The Personal Consumption Expenditures (PCE) Index, the preferred inflation measure of the Federal Reserve, saw a slight increase in July, reversing some of the steep declines seen in June, as the central bank strives to return inflation to its target of 2%. The “core” PCE, excluding food and energy expenses, rose 4.2% year-on-year, in accordance with economist predictions. The year-over-year PCE inflation rate increased to 3.3%, higher than the 3% rate observed in the preceding month.
The increase in Personal Consumption Expenditures (PCE) can be attributed to the success of the “Barbenheimer” theatrical double header, in addition to the Taylor Swift and Beyonce concert tours. Despite the apparent strength of real demand, Paul Ashworth, an economist from Oxford Economics, noted that inflationary pressures remain subdued.
At the Jackson Hole Economic Symposium held last week, Federal Reserve Chair Jerome Powell declared that the CPE, being the inflation measure favored by the Federal Reserve, is still too high in comparison to their targeted goal of 2%, and that they are prepared to implement further rate increases if deemed necessary in order to reach their desired objective. This inflation measurement is highly pertinent to the Gross Domestic Product (GDP).
In July of the current calendar year, the annualized rate of core PCE inflation was 2.8%, the lowest such rate seen in two and a half years.

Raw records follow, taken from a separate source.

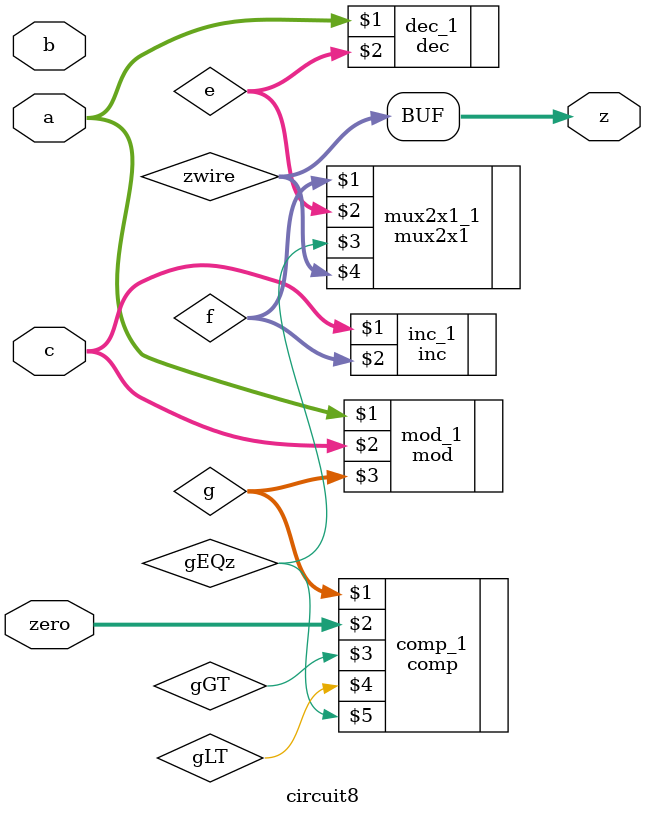
<source format=v>
`timescale 1ns / 1ps


module circuit8(a,b,c, zero, z );
input [63:0] a,b,c,zero;
output [63:0] z ;

wire [63:0] e,f,g, zwire;
wire gEQz, gLT, gGT;

parameter bw64=64;

dec #(.DATAWIDTH(bw64)) dec_1(a,e);
inc #(.DATAWIDTH(bw64)) inc_1(c,f);
mod #(.DATAWIDTH(bw64)) mod_1(a,c,g);

comp #(.DATAWIDTH(bw64)) comp_1(g,zero,gGT, gLT ,gEQz);

mux2x1 #(.DATAWIDTH(bw64)) mux2x1_1(f,e,gEQz,zwire);

assign z=zwire;
endmodule
</source>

In the opinion of economist Michael Ashworth, the Federal Reserve’s goal of 2% inflation shall be attainable by mid-2024. Investors are currently paying close attention to the August jobs report, as it is anticipated that 168,000 additional jobs have been added to the United States economy, and the unemployment rate remains at 3.5%.
As the Federal Reserve continues to move forward, the most up-to-date data will be of paramount importance in informing their decision-making process. The preferred inflation measure of the Federal Reserve, PCE, had an increase in July, counteracting some of the significant decreases from the preceding month. Despite the Fed’s 2% inflation objective still remaining marginally out of reach, Paul Ashworth from Oxford Economics is of the belief that it will be achievable by mid-2024. With the August jobs report still pending, investors will be carefully monitoring the Federal Reserve’s next moves.